To my knowledge there are no published papers or published detailed clinical data, so, as far as I know, there is no scientific data to suggest it works on human cancer. There have been lab reports suggesting that some of the herbs used in Essiac may have anti-cancer effects, but keep in mind that many, many plants have some components with anti-cancer activity in various lab tests. If this were enough to demonstrate that an herb is a miracle cure for cancer, miracle cures would be a dime a dozen!
So if there isn’t good scientific data, what about anecdotal cases? I think that that cases can provide evidence in a limited way (See my Article on Evaluating Alternative Therapies for more on this.) Many of the articles I have read cite a few anecdotal cases, but in my experience most of these cases are either inadquately documented or, (and this is quite common) the patient had concurrent conventional therapy. Often, the conventional therapy is played down as something which could not possibly have been responsible for the good result, and in fact it is often true that such a good result would indeed be quite rare with conventional therapy. But even when the prognosis with conventional therapy is quite grim, a few (sometimes a very few!) patients may have an extraordinary response. Given that Essiac is so popular, it isn’t surprising at all that there are patients with a poor prognosis who used Essiac along with conventional therapy and who did much better than expected. Although it is also possible that Essiac did help these patients, you really can’t tell, so this type of case is not good evidence for Essiac.

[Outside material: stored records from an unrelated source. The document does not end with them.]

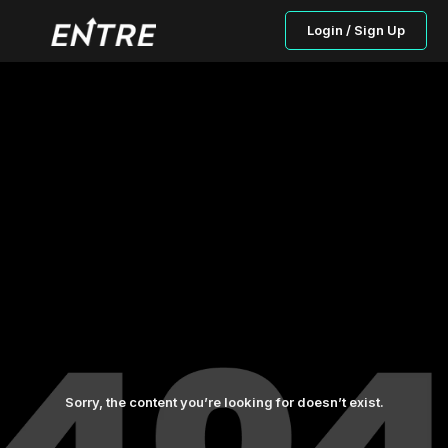
Login / Sign Up
Sorry, the content you’re looking for doesn’t exist.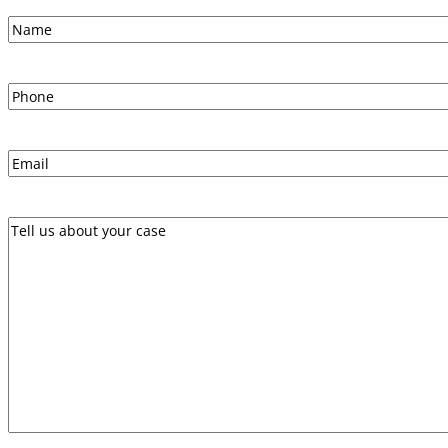
Name
First
Phone
Email
Message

While there is probably little harm in using Essiac tea, no one should rely on Essiac as a primary therapy for cancer – the evidence just isn’t there.
Online Information on Essiac
The best web site I have seen is Anne Harris’ Essiac Information. This is a determinedly non-commercial and intellectually honest collection of links and articles. Anne has no axe to grind and she links to both pro and con sources of information on Essiac. In the end she does not come to a conclusion either way. That is left up to you. The “pro” information often includes anectdotal cases as the evidence that it works. You may find it interesting to try to evaluate these cases in the light of the ideas I discuss above.

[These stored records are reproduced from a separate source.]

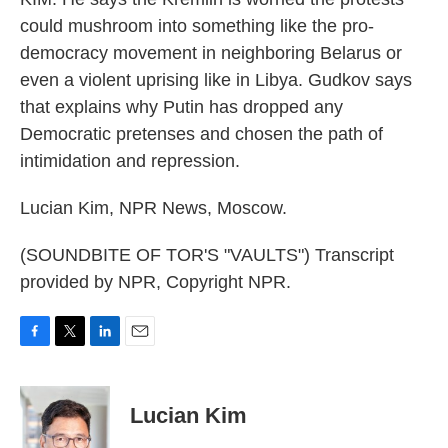
could mushroom into something like the pro-
democracy movement in neighboring Belarus or
even a violent uprising like in Libya. Gudkov says
that explains why Putin has dropped any
Democratic pretenses and chosen the path of
intimidation and repression.
Lucian Kim, NPR News, Moscow.
(SOUNDBITE OF TOR'S "VAULTS") Transcript
provided by NPR, Copyright NPR.
F
T
L
E
a
w
i
m
c
i
n
a
e
t
k
i
Lucian Kim
b
t
e
l
o
e
d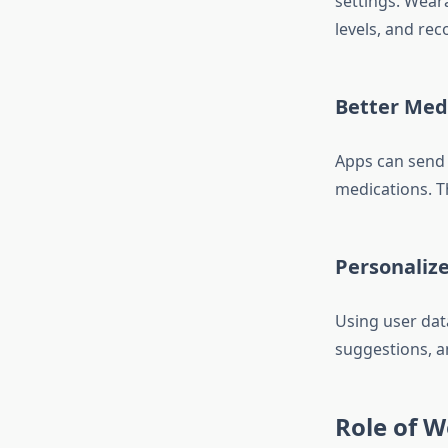
settings. Weara
levels, and rec
Better Me
Apps can send 
medications. T
Personaliz
Using user data
suggestions, a
Role of W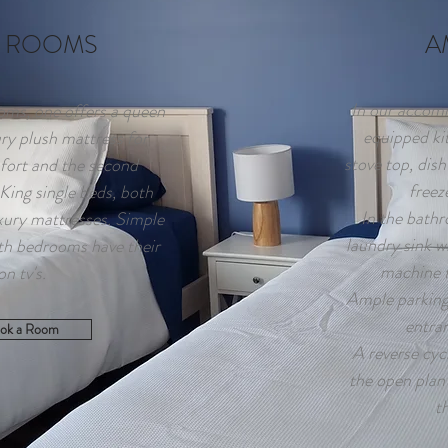
 ROOMS
A
In our accomm
ms, one offers a queen
equipped kit
ury plush mattress for
stove top, dish
fort and the second
freez
ing single beds, both
In the bathr
xury mattresses. Simple
laundry sink w
th bedrooms have their
machine f
on tv's.
Ample parking 
entra
ok a Room
A reverse cycl
the open plan 
t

The Truth About Essiac, on an esoteric site called Sumeria, contains some skeptical information that debunks some of the claims commonly made about the history of Essiac, in favor of another version of the story supporting a different formulation. In fact, there are several competing formulations for Essiac, each of which claims to be the “original” Essiac, and claims that the others are second rate copies. It’s a very confusing situation.
Alternative cancer therapy author and researcher John Boik has a very interesting Article on Essiac on his Oregon Medical Press site, in which he looks carefully at the doses and anti-cancer ingredients in Essiac. He concludes that although some of these herbs have anti-cancer activity, the dose is probably far too low to be effective. He also states that the tea’s “purgative effect” would preclude using the much higher doses one would expect to be required to achieve a clinical effect. John is both one of the most rational people in the alternative cancer field, and a friend of the use of non-toxic natural therapies against cancer, so there certainly is no negative bias here. At the same time, nature is complex and full of surprises, and sometimes the most rational calculations prove incorrect. In the end, as long as there is some plausiblity, its the data which counts. And for Essiac, convincing positive data is exactly what is missing.